◆ THE INPUT ◆
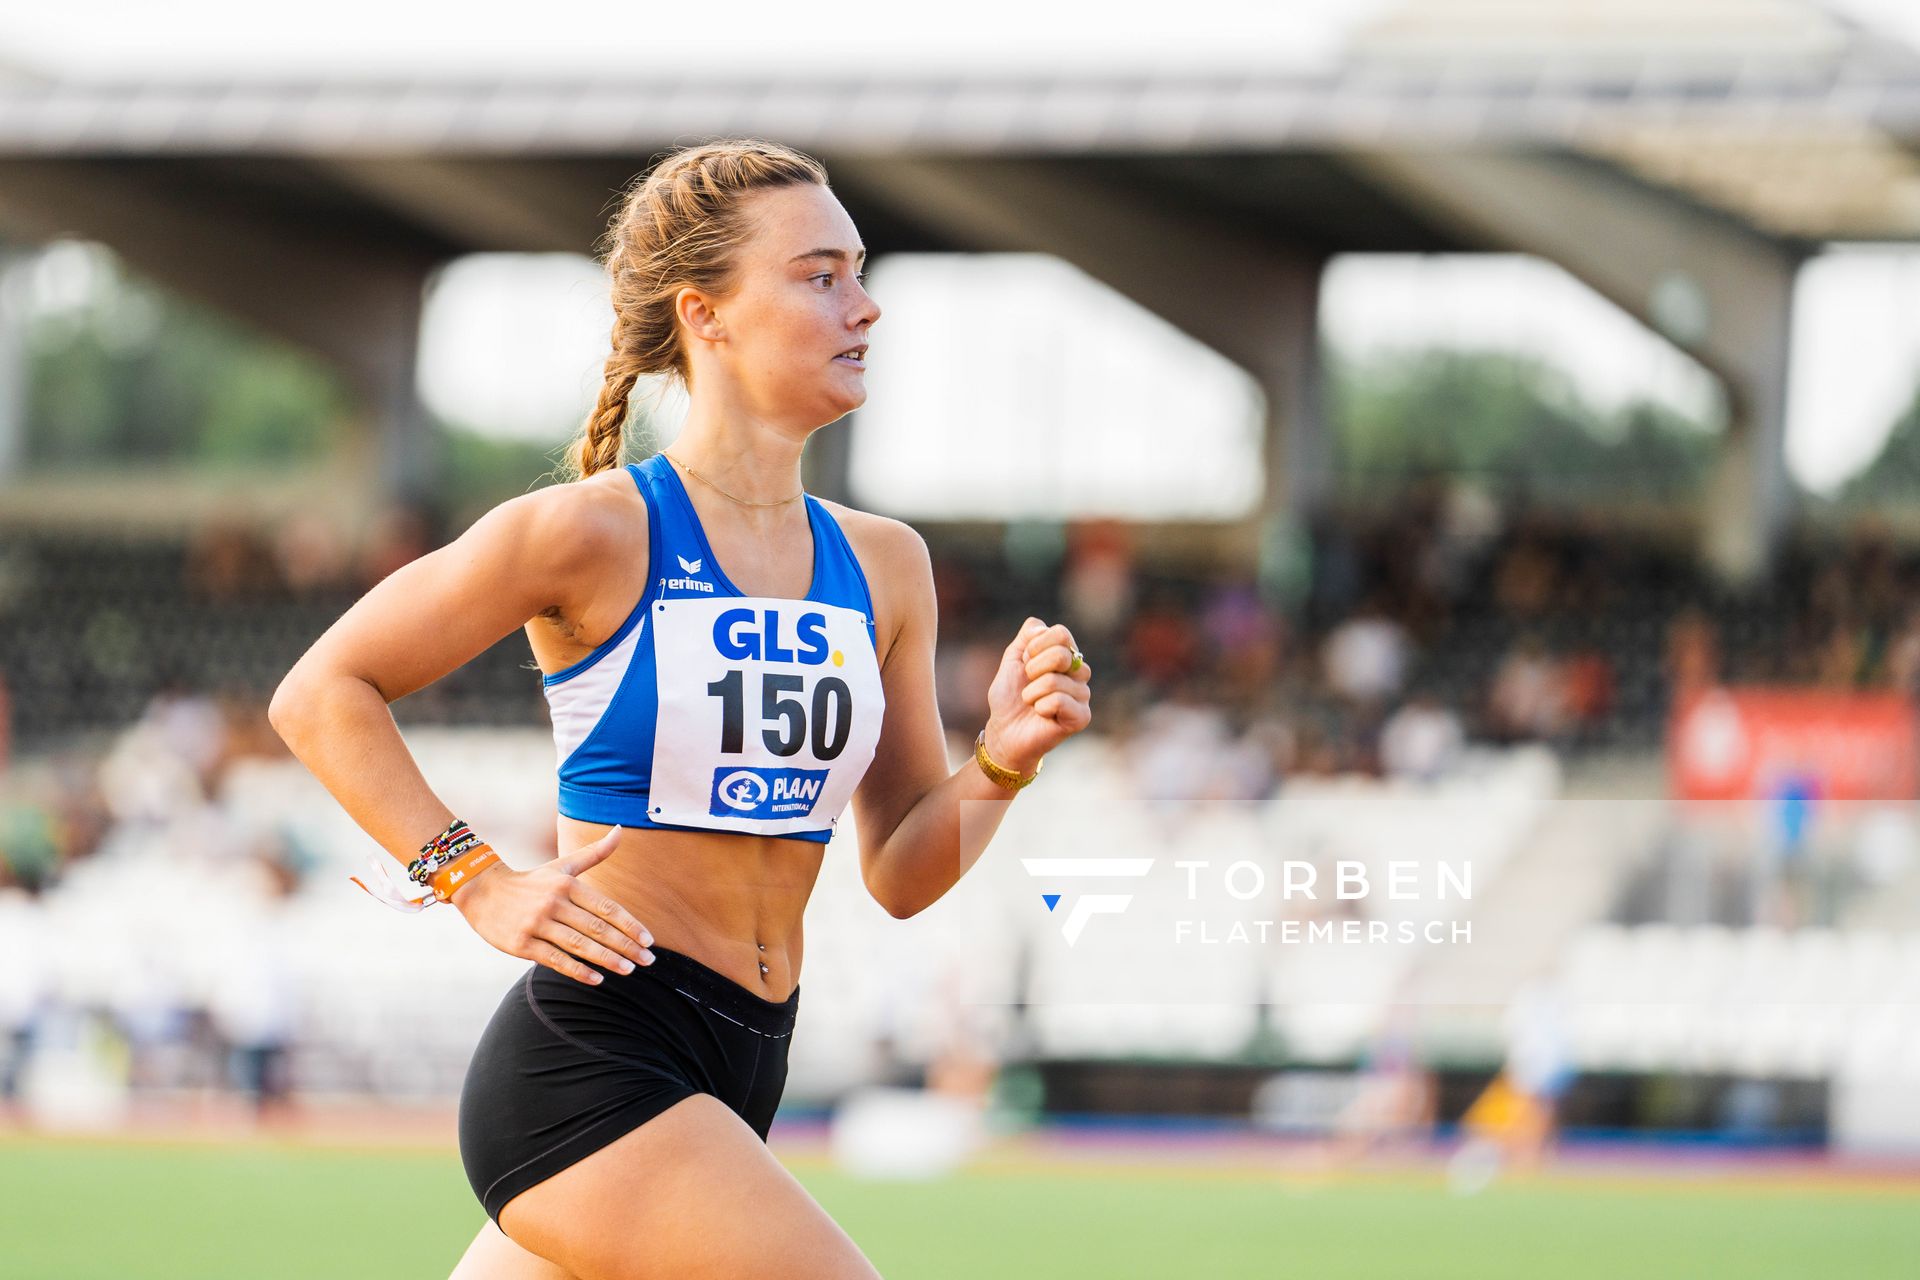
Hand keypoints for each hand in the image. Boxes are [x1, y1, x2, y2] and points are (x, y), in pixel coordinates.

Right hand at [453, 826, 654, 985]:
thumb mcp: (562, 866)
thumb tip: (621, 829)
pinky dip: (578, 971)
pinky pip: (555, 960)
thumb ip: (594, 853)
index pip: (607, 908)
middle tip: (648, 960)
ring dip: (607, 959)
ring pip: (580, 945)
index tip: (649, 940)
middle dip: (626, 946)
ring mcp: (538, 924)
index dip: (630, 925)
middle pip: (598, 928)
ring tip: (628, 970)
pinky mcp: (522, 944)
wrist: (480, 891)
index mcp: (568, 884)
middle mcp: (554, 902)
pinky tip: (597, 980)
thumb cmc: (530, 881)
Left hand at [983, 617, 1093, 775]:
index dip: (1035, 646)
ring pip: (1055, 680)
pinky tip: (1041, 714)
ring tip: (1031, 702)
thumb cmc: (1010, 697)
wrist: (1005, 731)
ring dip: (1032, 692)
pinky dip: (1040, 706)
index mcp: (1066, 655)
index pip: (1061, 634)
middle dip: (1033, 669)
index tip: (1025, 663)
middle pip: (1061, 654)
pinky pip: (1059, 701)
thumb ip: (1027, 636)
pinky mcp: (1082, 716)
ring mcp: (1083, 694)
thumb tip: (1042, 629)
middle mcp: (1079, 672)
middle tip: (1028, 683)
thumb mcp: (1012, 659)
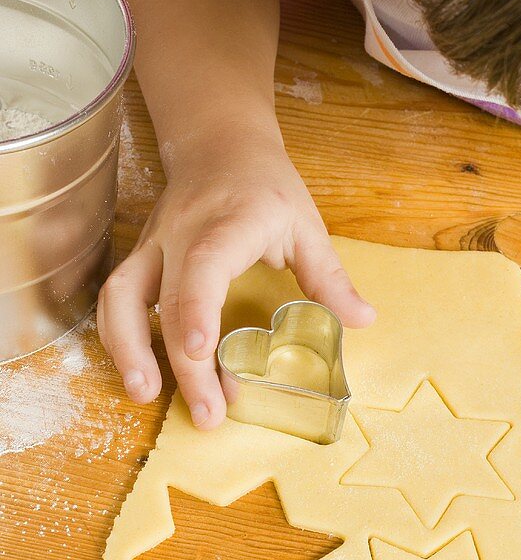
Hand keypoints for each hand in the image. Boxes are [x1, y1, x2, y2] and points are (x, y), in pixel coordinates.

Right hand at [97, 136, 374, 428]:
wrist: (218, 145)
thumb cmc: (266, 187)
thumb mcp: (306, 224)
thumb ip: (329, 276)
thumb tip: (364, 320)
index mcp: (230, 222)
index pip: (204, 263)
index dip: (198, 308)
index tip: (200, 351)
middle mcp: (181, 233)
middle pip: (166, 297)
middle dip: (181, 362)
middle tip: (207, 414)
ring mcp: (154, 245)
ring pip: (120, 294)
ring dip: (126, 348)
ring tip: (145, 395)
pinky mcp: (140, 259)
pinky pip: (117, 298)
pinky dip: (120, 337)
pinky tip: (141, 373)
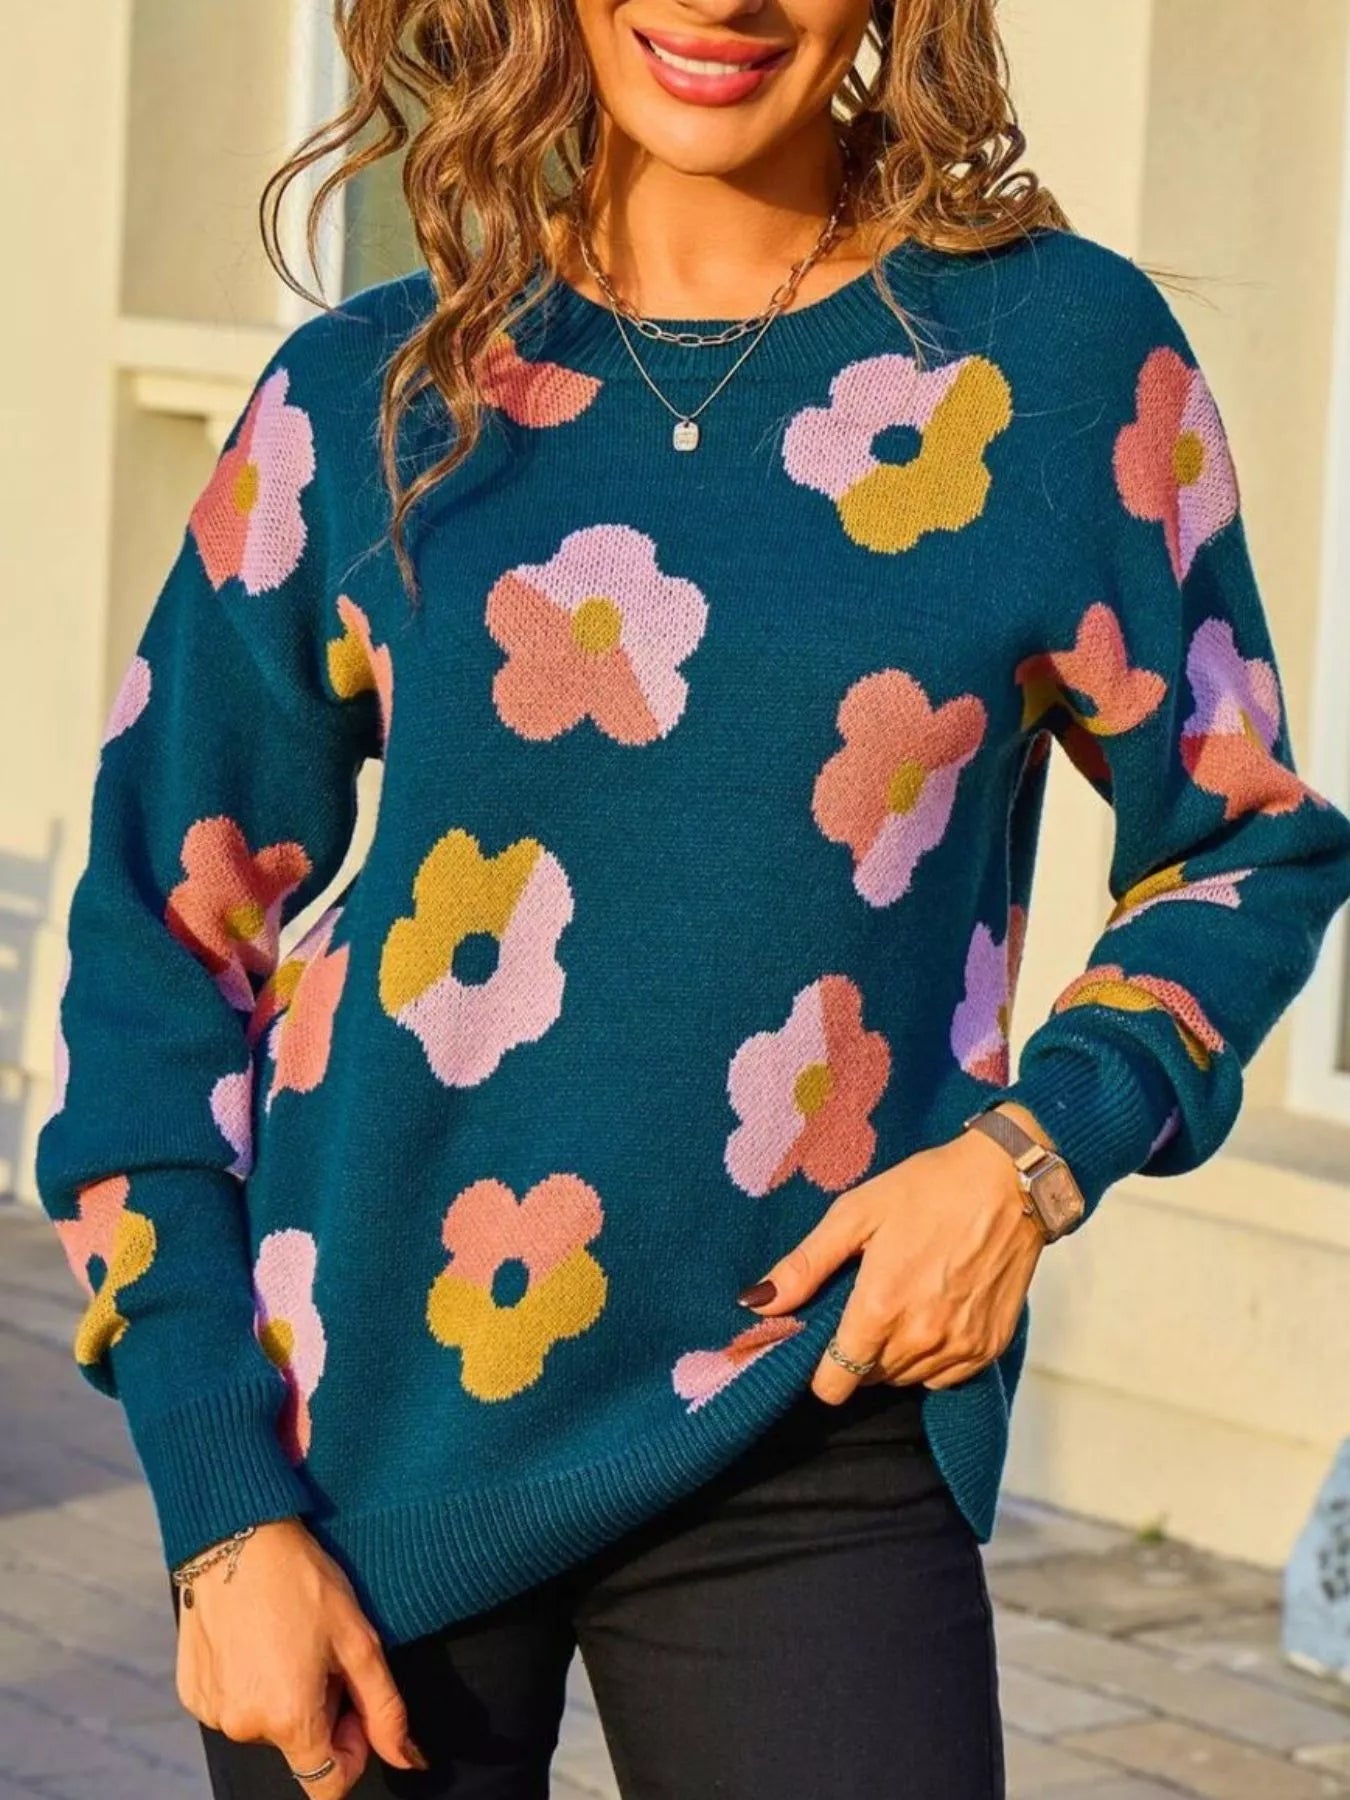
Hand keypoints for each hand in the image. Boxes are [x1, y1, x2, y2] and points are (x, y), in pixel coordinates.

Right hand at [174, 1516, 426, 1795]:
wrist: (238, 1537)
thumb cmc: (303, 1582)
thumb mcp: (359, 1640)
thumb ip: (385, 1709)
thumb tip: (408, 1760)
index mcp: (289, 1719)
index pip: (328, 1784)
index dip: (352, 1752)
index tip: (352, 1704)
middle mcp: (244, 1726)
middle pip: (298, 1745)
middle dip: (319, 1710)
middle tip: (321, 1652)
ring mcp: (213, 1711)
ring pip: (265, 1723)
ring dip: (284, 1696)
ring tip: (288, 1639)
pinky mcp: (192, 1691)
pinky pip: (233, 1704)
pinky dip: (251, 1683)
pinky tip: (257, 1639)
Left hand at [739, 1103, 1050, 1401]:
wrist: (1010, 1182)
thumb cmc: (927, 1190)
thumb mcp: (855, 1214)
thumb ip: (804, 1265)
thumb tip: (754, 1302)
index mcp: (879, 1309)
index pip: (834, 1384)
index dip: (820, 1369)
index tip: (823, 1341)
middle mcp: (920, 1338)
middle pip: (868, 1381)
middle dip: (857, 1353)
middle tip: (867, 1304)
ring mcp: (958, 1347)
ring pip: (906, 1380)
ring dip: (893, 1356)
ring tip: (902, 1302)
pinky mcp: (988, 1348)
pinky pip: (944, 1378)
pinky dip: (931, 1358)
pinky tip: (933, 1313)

◆ PROBLEM TO WORK ON ◆
Without any pictures, reproduce the lines from the first one in the material through the line that has "ring mcp: (538, 924)", exactly as they appear.

◆ REPLY TO THE TASK ◆
Hand keypoints for each hand in the image. Boxes are [x1, y1, x2, y2] and points are (x, y), in pixel coordinates.

Right hand at [453, 826, 654, 985]:
thumb mcp: (562, 866)
thumb tip: (621, 829)
pinky dip: (578, 971)
pinky pip: (555, 960)
thumb ip: (594, 853)
index pip: (607, 908)
middle tip: (648, 960)
ring dip: (607, 959)
ring pip: (580, 945)
index tip: (649, 940)
middle dip: (626, 946)
ring mcp: (538, 924)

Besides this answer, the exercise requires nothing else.